A dev version of #keyoxide  currently has 100% #accessibility score by #lighthouse  and 0 errors according to WAVE  but still I'd hope to receive some real-world feedback and ensure what I develop can truly be used by all.
@keyoxide Awesome to see more people paying attention to this! ☺️ I had a look at the 2 sites, and 2 things stood out. The minor one is that the top navigation menu really doesn't need to be so verbose, just saying "About" instead of "Go to the about page" is totally fine, like the links in the footer do even now.
The more serious issue is, on the first page, the group radio buttons to set the protocol are correctly spoken as a "radio group", but the actual buttons themself are just announced as text, without the screen reader saying it's a radio button and more importantly whether it's checked or not. I checked this both in Safari and Brave on a Mac and Chrome with NVDA on Windows.
@pitermach Thanks a bunch for the feedback!
- I'll fix nav (shorter labels)
- Ow, that is interesting because they are actually inpup[type=radio] elements. So I should fix that with a role=radio maybe? I'll try this later this evening
@keyoxide No problem, and re those radio buttons that should work I would think if it's just a normal radio input... and clearly the testing tools think so too :)
CC @marcozehe if you have some time maybe you could take a look? Perhaps you might see something obvious with your experience. Either that or we just found a bug of some kind
@pitermach @keyoxide @marcozehe Looking at that radio group... radio buttons appear to be hidden with CSS and focus is placed to their labels with tabIndex="0". I think it would be better to style the radio buttons to your liking rather than hiding them and restyling labels to look like radio buttons.

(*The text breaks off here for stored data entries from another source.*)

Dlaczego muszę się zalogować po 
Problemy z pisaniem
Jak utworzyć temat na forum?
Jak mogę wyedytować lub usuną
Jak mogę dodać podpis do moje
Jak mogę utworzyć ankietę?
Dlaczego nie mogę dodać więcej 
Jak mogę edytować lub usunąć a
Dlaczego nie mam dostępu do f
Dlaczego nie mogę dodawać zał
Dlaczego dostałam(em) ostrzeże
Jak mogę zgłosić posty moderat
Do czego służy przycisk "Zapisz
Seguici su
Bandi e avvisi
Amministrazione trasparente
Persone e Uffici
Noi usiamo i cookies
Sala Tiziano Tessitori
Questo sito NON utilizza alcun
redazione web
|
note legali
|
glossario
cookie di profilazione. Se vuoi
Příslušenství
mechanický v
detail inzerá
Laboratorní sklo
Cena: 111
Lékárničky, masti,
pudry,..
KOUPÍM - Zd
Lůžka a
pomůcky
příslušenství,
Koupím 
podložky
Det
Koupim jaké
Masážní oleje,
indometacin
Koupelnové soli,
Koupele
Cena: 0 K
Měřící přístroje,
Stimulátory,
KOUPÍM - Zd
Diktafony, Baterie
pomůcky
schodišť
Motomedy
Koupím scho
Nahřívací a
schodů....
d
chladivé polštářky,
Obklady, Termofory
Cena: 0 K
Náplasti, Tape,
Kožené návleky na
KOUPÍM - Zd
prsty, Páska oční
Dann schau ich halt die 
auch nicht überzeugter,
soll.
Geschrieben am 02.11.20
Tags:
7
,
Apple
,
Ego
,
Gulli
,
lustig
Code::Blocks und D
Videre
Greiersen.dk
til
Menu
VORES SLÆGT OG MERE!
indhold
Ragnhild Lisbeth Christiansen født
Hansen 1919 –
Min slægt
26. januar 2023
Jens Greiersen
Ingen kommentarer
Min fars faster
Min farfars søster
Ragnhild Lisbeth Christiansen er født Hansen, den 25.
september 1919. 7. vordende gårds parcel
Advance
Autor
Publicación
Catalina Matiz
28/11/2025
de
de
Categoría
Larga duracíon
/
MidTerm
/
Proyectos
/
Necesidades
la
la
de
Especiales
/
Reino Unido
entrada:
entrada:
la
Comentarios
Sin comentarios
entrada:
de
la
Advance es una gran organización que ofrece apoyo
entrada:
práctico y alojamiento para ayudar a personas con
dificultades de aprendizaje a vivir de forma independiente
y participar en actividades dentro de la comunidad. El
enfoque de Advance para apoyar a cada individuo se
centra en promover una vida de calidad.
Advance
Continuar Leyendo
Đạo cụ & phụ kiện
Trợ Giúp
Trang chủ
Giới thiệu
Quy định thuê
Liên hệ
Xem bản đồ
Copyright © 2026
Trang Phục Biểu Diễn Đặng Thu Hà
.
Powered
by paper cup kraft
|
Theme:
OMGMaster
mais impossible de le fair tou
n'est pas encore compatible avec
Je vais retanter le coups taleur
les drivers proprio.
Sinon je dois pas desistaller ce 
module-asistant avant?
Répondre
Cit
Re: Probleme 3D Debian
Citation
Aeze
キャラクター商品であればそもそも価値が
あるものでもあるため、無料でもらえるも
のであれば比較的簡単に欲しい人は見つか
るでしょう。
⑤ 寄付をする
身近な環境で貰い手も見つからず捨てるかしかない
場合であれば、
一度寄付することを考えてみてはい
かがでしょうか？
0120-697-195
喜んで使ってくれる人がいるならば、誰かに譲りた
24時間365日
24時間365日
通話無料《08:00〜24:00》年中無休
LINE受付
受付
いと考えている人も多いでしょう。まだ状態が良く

@pvagner if I may ask one more thing, what is your opinion on the screen reader reading cryptographic fingerprints aloud? It's vital information, but at the same time, it takes a lot of time to read and it sounds weird when it reads the digits not as digits but as long numbers 🤔
@keyoxide I think most screen reader users are used to it hearing all sorts of identifiers including user names, passwords, pass phrases. Some technical people even uids, fingerprints and similar. Perhaps generating emojis or short phrases might ease comparing them similar to how non screen reader users are doing it. Definatelly I wouldn't like to have these hidden somewhere. @pitermach @picasoft email@example.com @Mayana would you add something?
@pvagner @keyoxide @picasoft @Mayana The way I'd look at this is, if this is what you see on the screen, then that's what the screen reader should read even if it might sound weird. The fact they might be long isn't really an issue because we can just move on from that line and keep reading the page. I'm personally used to hearing cryptic alphanumeric strings, they're now really common in URL's for example so I don't really find it a problem.